I know this may seem a bit crude but this illustration makes the situation clear. Imagine what your response might be to someone when you have to pee so bad you are starting to fear an embarrassing leak or a burst bladder. The other person could be very polite, engaging, and kind but if they are not assisting you immediately to the restroom, it is likely your reaction to them will be less than polite. At best you might ignore them or worse yell something like “Get me to the bathroom or shut up!!” Was your response to them due to them being rude or a terrible human being? Of course not. Your response was driven by a deep internal need to fix a very urgent problem …. pee before you embarrass yourself!
Chronically angry people have a constant internal feeling of having an urgent need that must be fixed now. Usually the source of that feeling is not completely clear to them so they identify any immediate issue around them that might be irritating them and blame it on that problem. If you are in any way connected to the identified cause of their current discomfort, you are most likely going to be the receiver of their felt distress. It is not about you.
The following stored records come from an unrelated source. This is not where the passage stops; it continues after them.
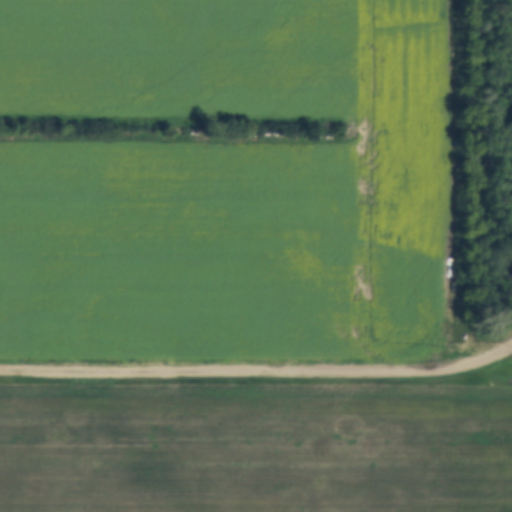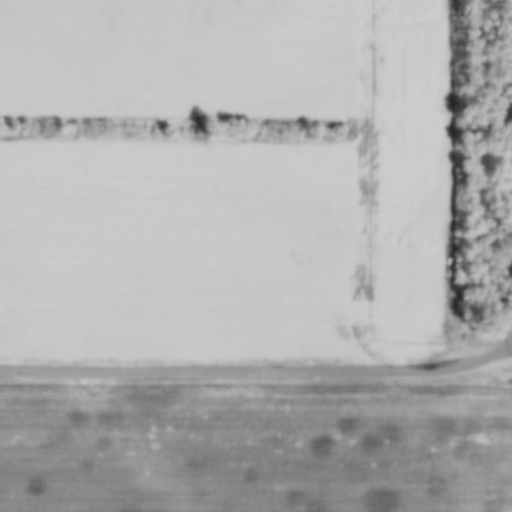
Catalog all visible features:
road: (258, 374)
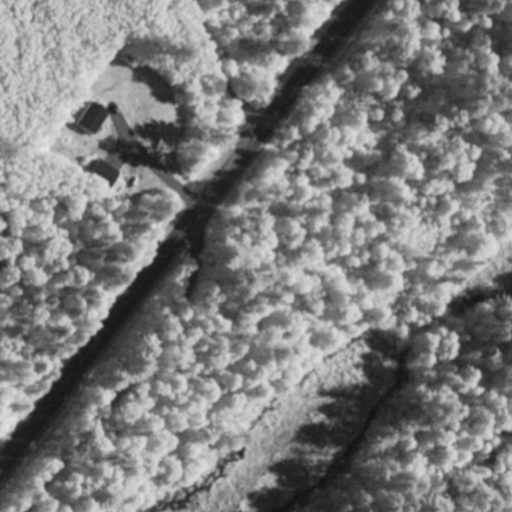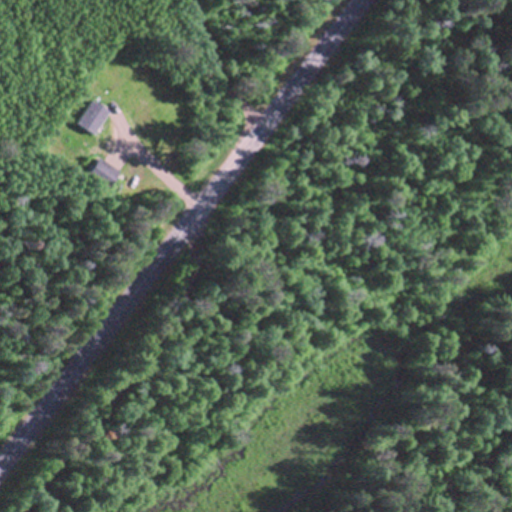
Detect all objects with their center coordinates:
building: (92, 114)
building: (104, 170)
road: (180, 232)
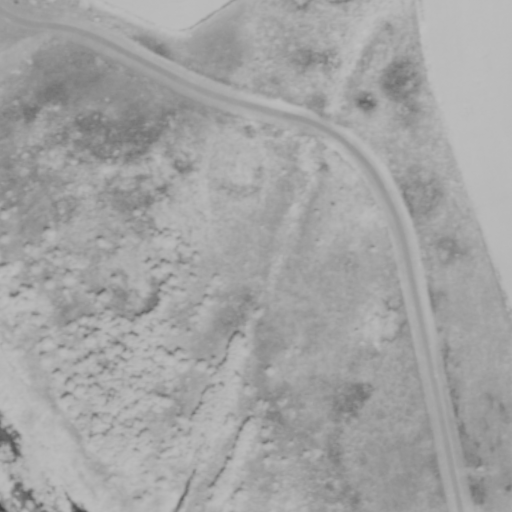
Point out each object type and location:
road: (350, 149)
park: (239, 270)
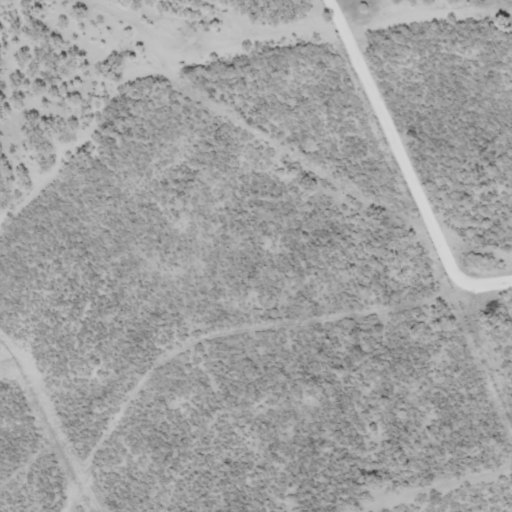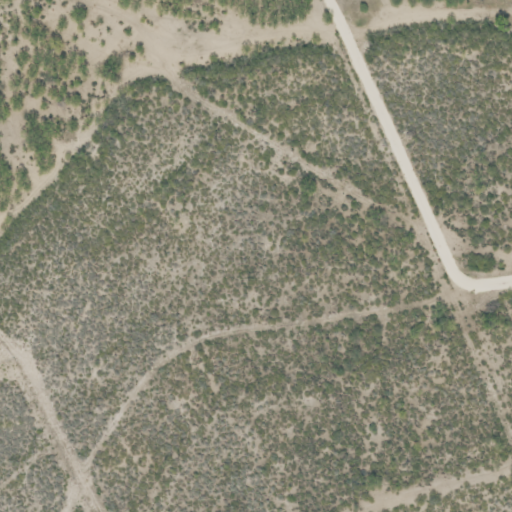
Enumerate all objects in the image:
road: (402, 213)
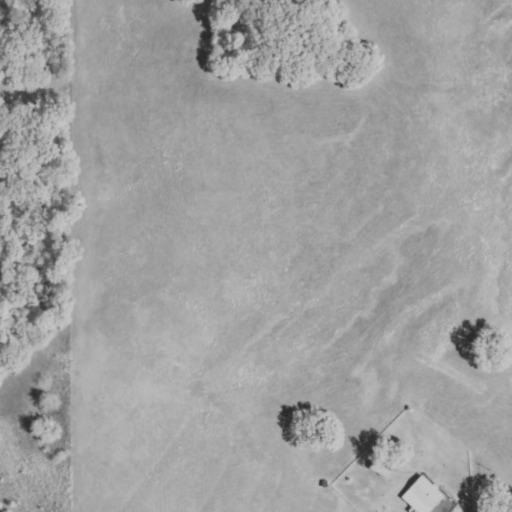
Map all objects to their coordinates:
building: (427, 496)
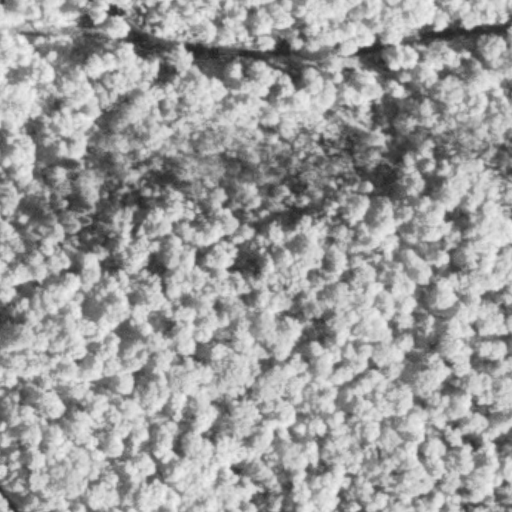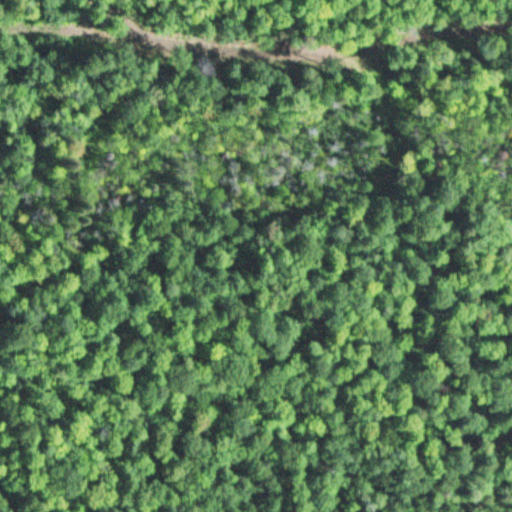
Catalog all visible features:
road: (2, 508)
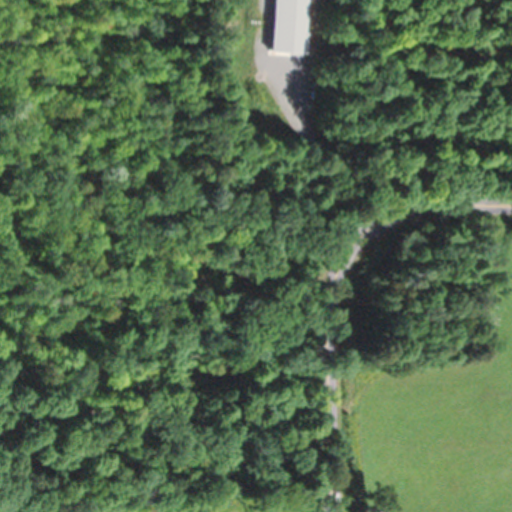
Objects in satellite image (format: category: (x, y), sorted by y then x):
road: (333, 288)
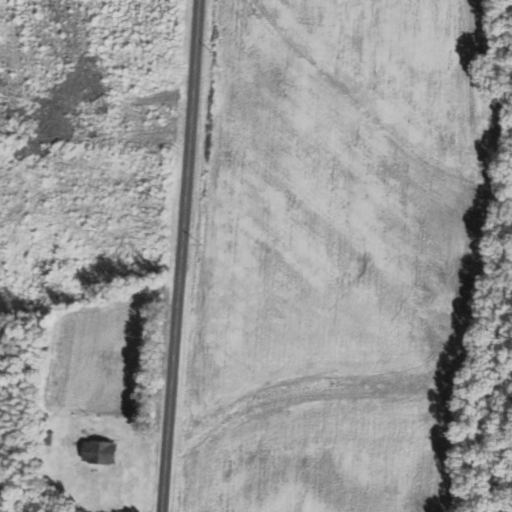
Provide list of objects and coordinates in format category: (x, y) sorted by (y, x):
road: (177, 256)
building: (106, 452)
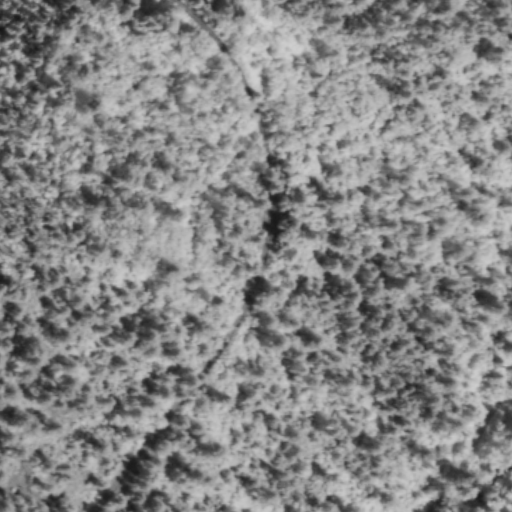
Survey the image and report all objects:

The Bible offers some really awesome advice about dealing with angry distraught people. “A gentle answer turns away rage, but a harsh word stirs up anger.” (Proverbs 15:1 GW) The first obvious way to use this, is simply to talk softer. If you are talking in such a soft tone that the other person has to quiet their voice to hear you, you are already contributing to a calmer conversation.
Another great way to use the gentle answer principle is to simply reflect back to the angry person the emotional essence of what they are saying. The goal is for them to feel truly deeply heard and understood.
Angry Person: “You must not be paying attention. I ordered 3 hamburgers and you gave me one! I’m trying to feed hungry kids at home and you made two of them wait just because you are too stupid to count!”
You: “I’m sorry ** your kids didn’t get their hamburgers. They must be starving! Can you please give me the receipt so I can confirm what you ordered and get it to you as quickly as possible.”
The statements “your kids didn’t get their hamburgers”, “they must be starving”, and “get it to you as quickly as possible” reflect back to the angry person that you really heard their distress and that you are taking it seriously enough to try to help solve their problem.
** “I’m sorry..” is not a reflection but an apology that fits well with the “gentle answer” approach. It costs you absolutely nothing, and it is a very powerful way to help an upset person calm themselves. It can have profound lasting effects if you follow your apology with real and genuine effort to fix the their problem to the best of your ability. (I know I promised you two methods but apologizing is just too simple and powerful for me to not add in 🙂 )
The more angry and stuck a person is on how terrible, unfair, or wrong, you or the problem is, the more you continue reflecting back the emotions you hear. If they tell you you don’t understand, try reflecting back their exact words, but try to repeat them like you genuinely feel them, not like a parrot just making fun of them. Keep reflecting back their emotions until they calm down. Then you can start the process of solving their problem or as gently as possible explaining why you can’t do whatever they want you to do.
If you can’t do anything to fix their problem, reflect back how terrible, unfair, or wrong it is that you can’t fix this for them. Remember you are simply reflecting their emotions and your understanding of them. You do not have to agree with them to be able to do this.
I often use a phrase something like: “Man, if someone treated me like that I’d be very angry too! That’s just crazy!” Notice, I am not stating that I agree they have been treated badly, only that if I was treated the way they believe they have been treated, that I could easily see myself feeling the same way. That is usually enough for them to feel heard and understood which nearly always leads them to calm down…sometimes much more quickly than you might guess!